I've got a FileUpload control in an ASP.NET web page which is used to upload a file, the contents of which (in a stream) are processed in the C# code behind and output on the page later, using HtmlEncode.

But, some of this output is becoming mangled, specifically the symbol '£' is output as the Unicode FFFD REPLACEMENT CHARACTER. I've tracked this down to the input file, which is Windows 1252 ('ANSI') encoded.

The question is,

  1. How do I determine whether the file is encoded as 1252 or UTF8? It could be either, and

  2. How do I convert it to UTF8 if it is in Windows 1252, preserving the symbol £ etc?

I've looked online but cannot find a satisfactory answer.

+2  A: 

If you know that the file is encoded with Windows 1252, you can open the file with a StreamReader and pass the proper encoding. That is:

StreamReader reader = new StreamReader("filename", Encoding.GetEncoding("Windows-1252"), true);

The "true" tells it to set the encoding based on the byte order marks at the front of the file, if they're there. Otherwise it opens it as Windows-1252.

You can then read the file and, if you want to convert to UTF-8, write to a file that you've opened with that endcoding.

The short answer to your first question is that there isn't a 100% satisfactory way to determine the encoding of a file. If there are byte order marks, you can determine what flavor of Unicode it is, but without the BOM, you're stuck with using heuristics to determine the encoding.

I don't have a good reference for the heuristics.
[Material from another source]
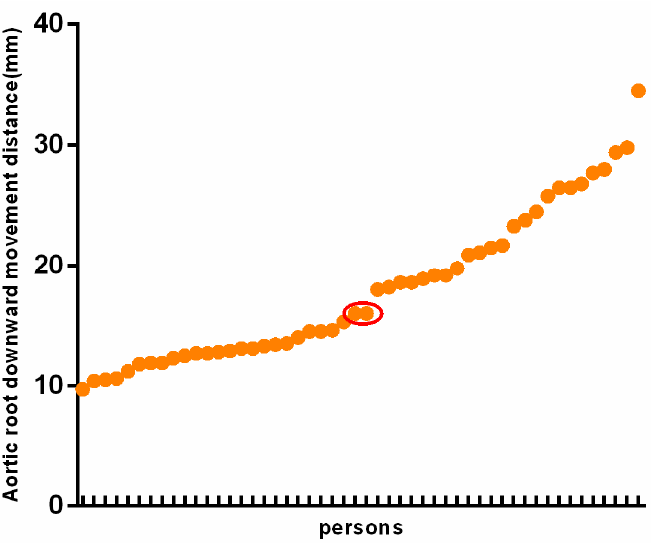
Figure 2. Data of aortic root downward movement in transthoracic echocardiographic in pre-experiment. The red elliptical ring is median.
You might search for "how does Notepad determine the character set". I recall seeing something about that some time ago.

In practice, I've found the following to work for most of what I do:

StreamReader reader = new StreamReader("filename", Encoding.Default, true);

Most of the files I read are those that I create with .NET's StreamWriter, and they're in UTF-8 with the BOM. Other files that I get are typically written with some tool that doesn't understand Unicode or code pages, and I just treat it as a stream of bytes, which Encoding.Default does well.